A população brasileira está envelhecendo. Já são quase 21 milhões de pessoas com mais de 60 anos. A proporção de brasileiros idosos aumentou 5,7% em 2008 em relação a 2007 e cresceu mais de 23% nos últimos dez anos. No outro extremo, houve uma queda de 22,6% na proporção de crianças de até quatro anos desde 1999. Na comparação entre 2008 e 2007, a redução foi de 1,4%.

Os dados foram revelados nesta sexta-feira (18) pela Pnad (Pesquisa Nacional por Amostra de Domicílio) divulgada pelo IBGE (Instituto Brasileiro de Geografia e Estatística.



O Centro-Oeste foi a região que registrou o maior aumento na proporção de idosos no último ano: 7%. O Sudeste e o Sul, no entanto, ainda concentram o maior número de pessoas com mais de 60 anos, com 12,4% e 12,1%, respectivamente.

Cresce o número de idosos no Brasil; mulheres vivem mais, aponta IBGE


O banho de mar e o passeio pelo calçadão parecem fazer bem para os idosos do Rio de Janeiro. O Estado tem a maior proporção de pessoas com mais de 60 anos e concentra quase 15% dos brasileiros nessa faixa etária. Lá, as taxas de mortalidade e fecundidade são menores, o que ajuda a engordar o time da terceira idade.

"Copacabana é o paraíso dos idosos. É a Flórida brasileira. Então, além da qualidade de vida, que ajuda na saúde, existe uma fração de pessoas que decidem ir morar ali depois da aposentadoria", acredita o demógrafo Morvan Moreira, diretor de pesquisas sociais da Fundação Joaquim Nabuco.

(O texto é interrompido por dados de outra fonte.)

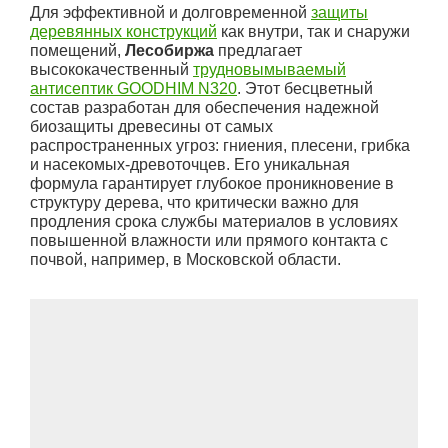
Для эффективной и долговременной
защиты
деревянных конструкций
как внутри, так и снаружи
помещений,
Лесобиржа
предлагает
высококачественный
трудновымываемый
антисептик GOODHIM N320
. Этот бесцветный
состав разработан для обеспечения надежной
биозащиты древесины от самых
распространенных угроз: гниения, плесени, грибка
и насекомых-древоточцев. Его уникальная
формула гарантирует глубокое проникновение в
структуру дерева, что критически важно для
продления срока службы материалов в условиях
повышенной влажности или прямого контакта с
почвой, например, в Московской области.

No Rio Grande do Sul e em São Paulo, eles representam 13,5% e 11,9%, respectivamente, do total de residentes.

No Nordeste, onde os Estados costumam apresentar populações mais jovens, a Paraíba aparece com alta proporção de pessoas mais velhas: 11,6% dos habitantes são idosos.

O Norte é a única região que tem mais jovens (1,4 milhão) que velhos (1,1 milhão). Acre, Roraima e Amazonas concentram os maiores percentuais de crianças de até 4 anos: 11%, 10,2% e 10,1% do total geral.

"Nas regiões mais desenvolvidas a taxa de fecundidade é baixa em todas as classes sociais, porque as pessoas têm acesso a informação e serviços e sabem usar as técnicas de controle de natalidade. Já no Acre, por exemplo, a população fica isolada, sem televisão, lazer, informação e serviços de saúde. No Brasil, o aumento na taxa de fecundidade está sempre relacionado a uma situação de exclusão social", afirma Moreira.

Além disso, explica o demógrafo, no Norte e no Nordeste ocorre a migração dos homens, que vão atrás de trabalho. "Há muitas cidades onde só há velho, criança e mulher porque homens estão em outras cidades, trabalhando em colheitas, por exemplo", diz.